As many of you (friends and family) know, at MeYou Health we are working on a social health product called Daily Challenge. We are taking some of the latest thinking in game design, social network science, and behavior change and blending it all together in pursuit of measurable improvements in people's well-being.
What is well-being? It is all the aspects that make up who we are. It is a mix of our choices in the past, the choices we can make now, and how both of these affect the choices we could make or might have to make in the future. I have come to learn that improving well-being is a partnership between what we can design in the product and what the human being who uses Daily Challenge brings to the table. Our mission at Daily Challenge is to engage. The mission of our participants is to improve. From these two things together, product and person, emerges an individual outcome for each unique individual.
Designing for this to happen turns out to be incredibly hard. But that is why I love my job.

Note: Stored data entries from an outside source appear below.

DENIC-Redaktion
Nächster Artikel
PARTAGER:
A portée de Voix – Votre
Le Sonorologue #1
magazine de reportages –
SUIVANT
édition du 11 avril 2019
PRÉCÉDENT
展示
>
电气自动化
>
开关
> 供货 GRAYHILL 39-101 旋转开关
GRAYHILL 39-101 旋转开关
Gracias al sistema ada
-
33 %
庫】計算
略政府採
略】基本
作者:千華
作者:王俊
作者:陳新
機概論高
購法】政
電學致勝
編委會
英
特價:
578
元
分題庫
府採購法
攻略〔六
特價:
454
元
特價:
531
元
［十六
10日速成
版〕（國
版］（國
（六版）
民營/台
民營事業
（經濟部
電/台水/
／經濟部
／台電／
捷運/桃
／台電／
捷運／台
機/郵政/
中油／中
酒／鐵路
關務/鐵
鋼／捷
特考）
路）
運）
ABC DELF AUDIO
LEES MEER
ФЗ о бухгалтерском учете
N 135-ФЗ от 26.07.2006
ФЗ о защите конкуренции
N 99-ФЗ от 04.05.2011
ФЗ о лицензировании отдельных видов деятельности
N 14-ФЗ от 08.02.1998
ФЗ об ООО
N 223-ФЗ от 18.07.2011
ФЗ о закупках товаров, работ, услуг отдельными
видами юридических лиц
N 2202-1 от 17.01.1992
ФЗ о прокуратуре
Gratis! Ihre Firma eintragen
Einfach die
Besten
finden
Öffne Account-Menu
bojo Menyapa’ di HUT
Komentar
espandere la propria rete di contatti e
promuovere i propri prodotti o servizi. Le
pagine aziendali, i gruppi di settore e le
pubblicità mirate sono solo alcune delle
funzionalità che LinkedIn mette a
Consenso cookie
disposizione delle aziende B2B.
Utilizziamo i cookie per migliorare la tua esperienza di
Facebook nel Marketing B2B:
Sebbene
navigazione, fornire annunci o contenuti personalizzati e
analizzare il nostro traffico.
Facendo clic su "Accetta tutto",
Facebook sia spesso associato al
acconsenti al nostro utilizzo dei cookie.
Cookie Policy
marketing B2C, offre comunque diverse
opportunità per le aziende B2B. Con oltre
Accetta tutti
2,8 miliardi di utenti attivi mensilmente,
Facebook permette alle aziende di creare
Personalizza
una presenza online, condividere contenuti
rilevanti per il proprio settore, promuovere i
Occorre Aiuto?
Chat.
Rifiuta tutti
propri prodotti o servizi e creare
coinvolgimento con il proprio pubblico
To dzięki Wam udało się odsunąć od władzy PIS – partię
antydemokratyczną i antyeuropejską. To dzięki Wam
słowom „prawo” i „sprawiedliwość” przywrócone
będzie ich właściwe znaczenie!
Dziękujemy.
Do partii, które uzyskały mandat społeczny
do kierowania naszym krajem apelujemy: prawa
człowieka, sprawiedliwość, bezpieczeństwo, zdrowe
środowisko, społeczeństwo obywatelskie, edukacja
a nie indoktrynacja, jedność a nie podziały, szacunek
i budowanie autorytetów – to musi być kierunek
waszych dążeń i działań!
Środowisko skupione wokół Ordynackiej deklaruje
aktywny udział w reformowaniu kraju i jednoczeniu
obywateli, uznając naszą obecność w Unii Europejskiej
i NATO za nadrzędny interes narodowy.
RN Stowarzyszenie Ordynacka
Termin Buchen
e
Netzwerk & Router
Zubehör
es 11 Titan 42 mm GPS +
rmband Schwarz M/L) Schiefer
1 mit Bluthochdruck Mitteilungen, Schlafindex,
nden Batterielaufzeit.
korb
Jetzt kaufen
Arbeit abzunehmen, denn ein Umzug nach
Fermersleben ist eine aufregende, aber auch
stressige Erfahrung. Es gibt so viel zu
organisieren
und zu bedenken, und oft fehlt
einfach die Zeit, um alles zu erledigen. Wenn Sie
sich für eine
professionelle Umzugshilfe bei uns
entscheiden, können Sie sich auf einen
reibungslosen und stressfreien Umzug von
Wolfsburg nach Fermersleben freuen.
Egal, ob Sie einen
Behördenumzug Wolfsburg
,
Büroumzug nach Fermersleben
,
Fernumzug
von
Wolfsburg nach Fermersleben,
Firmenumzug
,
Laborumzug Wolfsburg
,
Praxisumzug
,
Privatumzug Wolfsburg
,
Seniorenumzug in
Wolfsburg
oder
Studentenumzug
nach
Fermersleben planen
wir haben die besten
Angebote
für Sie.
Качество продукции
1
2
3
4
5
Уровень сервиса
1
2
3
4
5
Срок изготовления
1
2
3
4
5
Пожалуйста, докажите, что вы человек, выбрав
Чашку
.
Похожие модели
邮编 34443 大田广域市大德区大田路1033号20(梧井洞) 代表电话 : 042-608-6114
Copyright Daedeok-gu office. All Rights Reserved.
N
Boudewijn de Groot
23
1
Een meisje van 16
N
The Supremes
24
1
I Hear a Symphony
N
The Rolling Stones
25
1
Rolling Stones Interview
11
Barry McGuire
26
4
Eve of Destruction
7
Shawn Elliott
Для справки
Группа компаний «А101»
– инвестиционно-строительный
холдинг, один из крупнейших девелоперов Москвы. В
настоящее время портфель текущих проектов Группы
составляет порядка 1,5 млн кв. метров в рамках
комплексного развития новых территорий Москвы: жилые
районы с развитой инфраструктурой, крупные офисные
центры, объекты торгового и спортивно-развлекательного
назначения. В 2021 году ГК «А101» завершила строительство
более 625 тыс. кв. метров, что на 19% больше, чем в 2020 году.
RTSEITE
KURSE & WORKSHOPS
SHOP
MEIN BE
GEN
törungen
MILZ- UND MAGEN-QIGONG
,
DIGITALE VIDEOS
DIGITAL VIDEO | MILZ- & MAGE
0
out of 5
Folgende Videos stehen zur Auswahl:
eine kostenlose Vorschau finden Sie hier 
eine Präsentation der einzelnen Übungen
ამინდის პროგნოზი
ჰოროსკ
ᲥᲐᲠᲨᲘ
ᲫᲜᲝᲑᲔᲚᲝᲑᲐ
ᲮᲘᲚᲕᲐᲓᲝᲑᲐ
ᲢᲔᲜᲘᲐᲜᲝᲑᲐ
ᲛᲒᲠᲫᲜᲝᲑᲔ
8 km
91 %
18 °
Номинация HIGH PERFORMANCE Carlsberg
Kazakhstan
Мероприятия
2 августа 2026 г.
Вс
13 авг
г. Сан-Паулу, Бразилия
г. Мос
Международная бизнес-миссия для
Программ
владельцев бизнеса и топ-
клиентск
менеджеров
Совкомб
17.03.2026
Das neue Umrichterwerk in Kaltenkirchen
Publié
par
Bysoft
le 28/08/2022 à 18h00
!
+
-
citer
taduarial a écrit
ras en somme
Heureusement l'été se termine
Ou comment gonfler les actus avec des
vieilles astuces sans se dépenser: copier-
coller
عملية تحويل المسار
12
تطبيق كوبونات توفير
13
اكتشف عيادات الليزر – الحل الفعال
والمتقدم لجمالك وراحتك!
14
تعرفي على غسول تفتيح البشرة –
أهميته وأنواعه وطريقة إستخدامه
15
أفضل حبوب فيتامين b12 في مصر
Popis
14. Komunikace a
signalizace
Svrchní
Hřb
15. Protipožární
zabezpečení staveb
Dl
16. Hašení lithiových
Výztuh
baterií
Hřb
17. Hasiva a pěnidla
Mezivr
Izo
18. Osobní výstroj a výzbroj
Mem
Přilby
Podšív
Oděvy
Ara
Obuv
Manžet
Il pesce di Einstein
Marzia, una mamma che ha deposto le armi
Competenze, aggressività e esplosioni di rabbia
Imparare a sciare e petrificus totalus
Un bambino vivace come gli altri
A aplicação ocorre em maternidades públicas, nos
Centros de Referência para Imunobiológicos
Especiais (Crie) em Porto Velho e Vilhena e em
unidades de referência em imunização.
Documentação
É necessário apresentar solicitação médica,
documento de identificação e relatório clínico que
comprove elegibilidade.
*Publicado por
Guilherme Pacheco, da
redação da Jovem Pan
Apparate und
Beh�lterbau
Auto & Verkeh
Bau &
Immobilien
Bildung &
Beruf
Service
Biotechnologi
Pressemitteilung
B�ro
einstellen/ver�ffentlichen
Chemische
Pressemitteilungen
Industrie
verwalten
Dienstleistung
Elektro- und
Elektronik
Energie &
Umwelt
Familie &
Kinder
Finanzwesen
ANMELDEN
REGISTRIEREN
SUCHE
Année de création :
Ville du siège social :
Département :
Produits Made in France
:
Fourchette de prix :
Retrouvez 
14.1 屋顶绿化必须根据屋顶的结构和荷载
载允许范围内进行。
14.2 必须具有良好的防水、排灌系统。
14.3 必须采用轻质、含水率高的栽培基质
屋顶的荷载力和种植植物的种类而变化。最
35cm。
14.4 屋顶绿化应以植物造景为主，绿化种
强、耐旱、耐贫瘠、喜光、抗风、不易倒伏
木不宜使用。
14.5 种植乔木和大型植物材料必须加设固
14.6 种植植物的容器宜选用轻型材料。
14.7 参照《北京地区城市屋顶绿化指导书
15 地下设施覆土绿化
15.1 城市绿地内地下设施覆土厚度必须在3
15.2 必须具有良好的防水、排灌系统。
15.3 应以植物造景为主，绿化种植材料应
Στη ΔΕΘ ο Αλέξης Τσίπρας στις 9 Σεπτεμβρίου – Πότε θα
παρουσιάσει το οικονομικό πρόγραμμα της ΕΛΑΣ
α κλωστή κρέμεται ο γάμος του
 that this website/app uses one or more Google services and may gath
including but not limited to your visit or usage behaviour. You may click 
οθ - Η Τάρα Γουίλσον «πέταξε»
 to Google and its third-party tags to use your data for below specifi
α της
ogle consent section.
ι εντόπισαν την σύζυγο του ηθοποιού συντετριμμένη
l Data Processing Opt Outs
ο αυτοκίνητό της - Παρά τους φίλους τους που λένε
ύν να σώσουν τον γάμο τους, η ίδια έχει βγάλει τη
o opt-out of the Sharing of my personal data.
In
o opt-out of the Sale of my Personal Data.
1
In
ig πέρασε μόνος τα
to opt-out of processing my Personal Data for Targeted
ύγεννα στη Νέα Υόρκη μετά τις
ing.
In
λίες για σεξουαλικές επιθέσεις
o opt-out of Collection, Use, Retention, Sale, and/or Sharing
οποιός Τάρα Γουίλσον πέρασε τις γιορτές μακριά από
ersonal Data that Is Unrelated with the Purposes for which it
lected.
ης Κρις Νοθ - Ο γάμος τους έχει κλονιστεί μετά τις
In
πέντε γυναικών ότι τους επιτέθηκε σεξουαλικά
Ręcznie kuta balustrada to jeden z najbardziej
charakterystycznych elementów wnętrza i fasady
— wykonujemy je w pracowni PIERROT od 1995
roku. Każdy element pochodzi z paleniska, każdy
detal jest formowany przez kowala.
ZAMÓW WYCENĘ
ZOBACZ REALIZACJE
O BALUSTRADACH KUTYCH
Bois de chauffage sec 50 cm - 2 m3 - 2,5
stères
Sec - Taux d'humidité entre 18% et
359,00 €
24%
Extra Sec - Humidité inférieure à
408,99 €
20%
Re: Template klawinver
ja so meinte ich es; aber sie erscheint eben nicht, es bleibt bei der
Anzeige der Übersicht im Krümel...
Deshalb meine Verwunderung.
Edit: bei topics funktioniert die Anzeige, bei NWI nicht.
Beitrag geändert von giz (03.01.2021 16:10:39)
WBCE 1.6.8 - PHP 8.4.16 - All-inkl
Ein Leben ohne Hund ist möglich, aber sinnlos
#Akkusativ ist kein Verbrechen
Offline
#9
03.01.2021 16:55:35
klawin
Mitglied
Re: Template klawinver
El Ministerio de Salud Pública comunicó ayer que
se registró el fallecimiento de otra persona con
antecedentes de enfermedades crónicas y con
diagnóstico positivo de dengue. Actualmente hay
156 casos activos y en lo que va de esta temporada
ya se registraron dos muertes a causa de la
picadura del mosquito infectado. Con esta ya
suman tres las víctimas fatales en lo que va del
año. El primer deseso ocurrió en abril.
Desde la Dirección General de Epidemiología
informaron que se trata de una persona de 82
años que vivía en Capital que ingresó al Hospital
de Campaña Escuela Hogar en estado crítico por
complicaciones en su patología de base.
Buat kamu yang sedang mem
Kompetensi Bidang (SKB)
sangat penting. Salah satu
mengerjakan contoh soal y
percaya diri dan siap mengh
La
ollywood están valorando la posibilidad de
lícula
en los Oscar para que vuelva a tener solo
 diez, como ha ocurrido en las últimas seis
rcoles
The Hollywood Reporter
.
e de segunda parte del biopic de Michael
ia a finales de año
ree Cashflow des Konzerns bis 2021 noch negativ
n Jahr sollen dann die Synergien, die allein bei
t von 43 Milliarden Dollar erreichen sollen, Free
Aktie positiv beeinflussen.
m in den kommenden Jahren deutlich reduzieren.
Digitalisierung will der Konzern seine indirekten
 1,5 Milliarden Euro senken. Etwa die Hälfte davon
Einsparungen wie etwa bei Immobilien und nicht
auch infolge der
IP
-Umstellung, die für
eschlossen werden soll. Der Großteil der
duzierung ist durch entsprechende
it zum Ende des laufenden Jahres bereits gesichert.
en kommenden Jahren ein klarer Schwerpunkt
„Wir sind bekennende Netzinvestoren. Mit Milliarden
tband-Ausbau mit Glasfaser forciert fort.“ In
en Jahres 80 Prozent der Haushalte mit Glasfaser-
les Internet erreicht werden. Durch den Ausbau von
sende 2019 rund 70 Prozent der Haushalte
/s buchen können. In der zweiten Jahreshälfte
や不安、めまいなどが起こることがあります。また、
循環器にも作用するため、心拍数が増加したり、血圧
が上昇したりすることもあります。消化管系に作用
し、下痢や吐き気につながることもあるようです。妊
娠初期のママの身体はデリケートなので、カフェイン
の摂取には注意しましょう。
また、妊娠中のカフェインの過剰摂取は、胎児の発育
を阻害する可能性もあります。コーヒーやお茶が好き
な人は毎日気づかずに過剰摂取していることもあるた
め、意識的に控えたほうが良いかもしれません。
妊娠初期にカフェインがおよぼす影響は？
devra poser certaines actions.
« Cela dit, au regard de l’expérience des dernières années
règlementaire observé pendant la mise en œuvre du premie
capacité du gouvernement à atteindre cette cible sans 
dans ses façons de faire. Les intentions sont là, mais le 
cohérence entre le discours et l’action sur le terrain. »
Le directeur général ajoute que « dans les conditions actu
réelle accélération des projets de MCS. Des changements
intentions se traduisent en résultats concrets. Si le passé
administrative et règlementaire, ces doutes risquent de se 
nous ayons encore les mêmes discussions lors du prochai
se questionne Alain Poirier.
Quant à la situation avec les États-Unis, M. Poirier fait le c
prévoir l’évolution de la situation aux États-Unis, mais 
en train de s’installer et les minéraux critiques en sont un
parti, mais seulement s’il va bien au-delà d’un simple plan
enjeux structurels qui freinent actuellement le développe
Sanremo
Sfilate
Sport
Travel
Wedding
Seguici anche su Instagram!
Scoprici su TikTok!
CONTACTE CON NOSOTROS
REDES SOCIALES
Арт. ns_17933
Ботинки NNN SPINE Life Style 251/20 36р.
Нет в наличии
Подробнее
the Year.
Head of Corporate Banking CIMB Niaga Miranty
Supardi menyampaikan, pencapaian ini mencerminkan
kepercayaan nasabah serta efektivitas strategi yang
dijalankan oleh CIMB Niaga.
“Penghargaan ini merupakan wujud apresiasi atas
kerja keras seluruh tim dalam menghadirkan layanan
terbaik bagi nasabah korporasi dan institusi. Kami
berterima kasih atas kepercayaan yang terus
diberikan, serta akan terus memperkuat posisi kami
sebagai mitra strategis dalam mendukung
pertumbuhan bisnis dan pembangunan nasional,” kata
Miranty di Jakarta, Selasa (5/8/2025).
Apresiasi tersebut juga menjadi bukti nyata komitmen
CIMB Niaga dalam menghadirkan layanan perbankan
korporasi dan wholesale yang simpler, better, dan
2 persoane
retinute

The biggest challenge recently has been balancing the use of social features in the product that allow people to create support networks and the temptation to expand these into features that comprise an entire social network product.
The goal of Daily Challenge has always been to build a network that can support you in the improvement of your well-being. From the research that we did which informs the product, this circle of influence is rather small. Anywhere from 3-12 people. Daily Challenge was never conceived nor optimized to connect you to hundreds of people like Facebook does. It has always been about taking these larger networks like Facebook, and using that as a starting point, asking you to identify the true influencers and supporters in your life.
But, the moment you put friending in your product. The moment you put messaging, and commenting and interacting, some amount of "social networking" is assumed. The participants of your product are going to do what they do. They are going to take your expectations in directions outside your control. And that is ok. The problem is, if the actions they do, like friending hundreds of people, is not going to move the needle on the health outcomes you are looking for, it becomes impossible to justify supporting that, no matter how vocal they become. To pivot the product to a true social network to satisfy the needs of a few who arrived for that reason would mean abandoning those that are actually using it to find a framework for support and encouragement at a more intimate scale.
So I find myself wondering, if you add social features to your product, will you always end up building a social network? When I started Daily Challenge, it was never the plan to build a separate social network from Facebook. But it seems that you are naturally pulled in that direction the moment you start asking people to connect.
We use Get Satisfaction for our support, and that product has social features. Do some hard core users of that product consider it their social network?
If you put friending in your product, is the creation of a social network inevitable? Is this some law of the universe?